STATE revenues from the privatisation of commercial operations at the port of Limassol will increase by more than 50 per cent compared to under the previous regime, the transport ministry said on Thursday, defending the concession agreements it signed with private companies.
“And this, without taking into account any estimate of increased turnover,” the ministry added.
It was responding to the findings of a special report by the auditor-general, released a day earlier, which opined that the government’s revenue estimates from the concession agreements are over-optimistic.
The ministry statement came amid calls from opposition parties on the transport minister to step down for bungling the port concession agreements.
The government expects to rake in some €2bn in the 25 years of the concession.
But the Audit Office noted that this depended heavily on the implementation of the contractors’ business plan, which assumes an improbable – according to the auditor-general – anticipated increase in cargo volume and transit at the port.
Based on the 2016 results and adding a three per cent annual increase for 25 years, the Audit Office said it expected the state to put between €826m and €1.4bn in its coffers.
A six per cent growth in business would raise the revenues between €945m and €1.7bn; a nine per cent rise would increase profits between €945m and €2.6bn, the report stated.
In its rejoinder to the criticism, the transport ministry said that, over and above the direct concession payments to state coffers, business at the port will also benefit from equipment upgrades under the new privatised regime.
“Once again we stress the importance of this project [privatisation] to boosting and growing the country’s economy. The benefits in the long term will enhance the economy’s positive prospects.”
The ministry went on to cherry-pick the positive observations in the report, such as that the tenders invitation process was transparent, as well as the success of the tender, which attracted giants in the field.
But the ministry did not address a number of other issues flagged by the Audit Office.

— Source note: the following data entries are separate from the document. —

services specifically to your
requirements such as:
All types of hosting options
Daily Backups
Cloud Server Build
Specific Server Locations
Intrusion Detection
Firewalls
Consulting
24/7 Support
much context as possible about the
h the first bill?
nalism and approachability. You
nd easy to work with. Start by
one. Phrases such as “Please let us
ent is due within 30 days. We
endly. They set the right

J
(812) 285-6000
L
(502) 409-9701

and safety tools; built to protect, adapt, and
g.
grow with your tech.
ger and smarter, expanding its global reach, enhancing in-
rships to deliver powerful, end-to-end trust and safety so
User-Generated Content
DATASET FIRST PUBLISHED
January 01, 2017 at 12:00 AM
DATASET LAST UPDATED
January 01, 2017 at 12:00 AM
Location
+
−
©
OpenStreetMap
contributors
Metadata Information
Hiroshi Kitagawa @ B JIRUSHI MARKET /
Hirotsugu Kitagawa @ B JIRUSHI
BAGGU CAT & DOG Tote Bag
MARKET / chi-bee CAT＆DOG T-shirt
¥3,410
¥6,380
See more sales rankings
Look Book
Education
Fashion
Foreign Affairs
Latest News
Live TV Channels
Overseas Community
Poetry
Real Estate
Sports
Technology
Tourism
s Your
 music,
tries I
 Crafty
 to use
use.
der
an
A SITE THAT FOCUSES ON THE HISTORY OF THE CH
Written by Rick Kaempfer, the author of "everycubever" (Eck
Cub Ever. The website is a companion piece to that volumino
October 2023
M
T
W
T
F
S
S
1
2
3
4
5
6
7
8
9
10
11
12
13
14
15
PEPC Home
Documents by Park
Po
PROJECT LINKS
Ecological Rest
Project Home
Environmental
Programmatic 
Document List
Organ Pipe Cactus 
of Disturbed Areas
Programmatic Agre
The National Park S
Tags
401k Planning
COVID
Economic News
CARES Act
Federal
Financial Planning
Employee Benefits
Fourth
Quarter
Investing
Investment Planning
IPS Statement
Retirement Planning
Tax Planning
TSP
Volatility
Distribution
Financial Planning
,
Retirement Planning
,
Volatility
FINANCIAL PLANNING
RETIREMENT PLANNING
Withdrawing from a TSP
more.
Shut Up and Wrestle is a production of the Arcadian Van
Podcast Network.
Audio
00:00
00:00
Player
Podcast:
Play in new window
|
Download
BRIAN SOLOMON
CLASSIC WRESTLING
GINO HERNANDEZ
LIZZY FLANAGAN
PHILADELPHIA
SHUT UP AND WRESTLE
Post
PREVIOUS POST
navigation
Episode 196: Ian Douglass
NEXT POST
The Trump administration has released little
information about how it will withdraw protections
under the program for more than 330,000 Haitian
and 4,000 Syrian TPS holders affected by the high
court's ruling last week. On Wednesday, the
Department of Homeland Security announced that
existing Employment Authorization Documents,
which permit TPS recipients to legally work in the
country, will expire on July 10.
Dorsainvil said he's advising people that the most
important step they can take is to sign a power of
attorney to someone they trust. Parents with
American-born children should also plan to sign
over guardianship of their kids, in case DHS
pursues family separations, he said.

Three concession agreements were signed last year with Eurogate (container terminal), P&O Maritime (marine services), and DP World (general cargo).
The agreements stipulate that Eurogate (25-year contract) compensates the government with an upfront payment of €7.5m, a fixed concession fee of €7m, and a variable concession fee of 62.71 per cent on gross revenues.
For P&O Maritime (15-year contract), the upfront payment is €500,000, the fixed concession fee €150,000, and the variable concession fee 10.1 per cent on gross revenues.
And for DP World (25-year contract), the upfront payment is €2m, the fixed concession fee €2m, and the variable concession fee 52.1 per cent on gross revenues.
According to the Audit Office, anchorage fees have been hiked considerably since the handover to the private operators. Although short-term fees (under 24 hours) are much the same as those previously charged by the Cyprus Ports Authority (CPA), longer-duration fees have in some cases shot up by a factor of six or more.
The high fees could discourage ships from anchoring at the port, the Audit Office warned.
Another problematic clause relates to the fees to be paid by the United Nations Interim Force in Lebanon (Unifil) for use of the port.
Under the previous contract between the CPA and Unifil, the latter paid €3.5m annually.
But under the concession agreement, henceforth the state is to collect 52 per cent of the above amount, with 48 per cent allotted to the private operator.
In its investigation, the Audit Office also addressed allegations that, despite the port’s privatisation, loading/unloading operations were not being carried out round the clock, but rather from 7am to 5pm.
Citing data provided by the government, the auditor-general said it seemed that loading/unloading activities took place throughout the day, including at night, so the allegations did not stand.
It added, however, that the data provided to it on this point was incomplete.
Weighing in, main opposition Akel asserted that the privatisation of Limassol port was a “scandal of massive proportions.”
In a statement, Akel MP Costas Costa said that “state wealth has been plundered…something which lays waste to the present administration’s ideological fixation with privatising state assets.”
Costa blamed the minister responsible – transport minister Marios Demetriades – for the raw deal, and called for his resignation.
“At the same time, we demand a disciplinary probe into the transport ministry, and we ask that the auditor-general’s report be forwarded to the attorney-general to look into possible criminal liability.”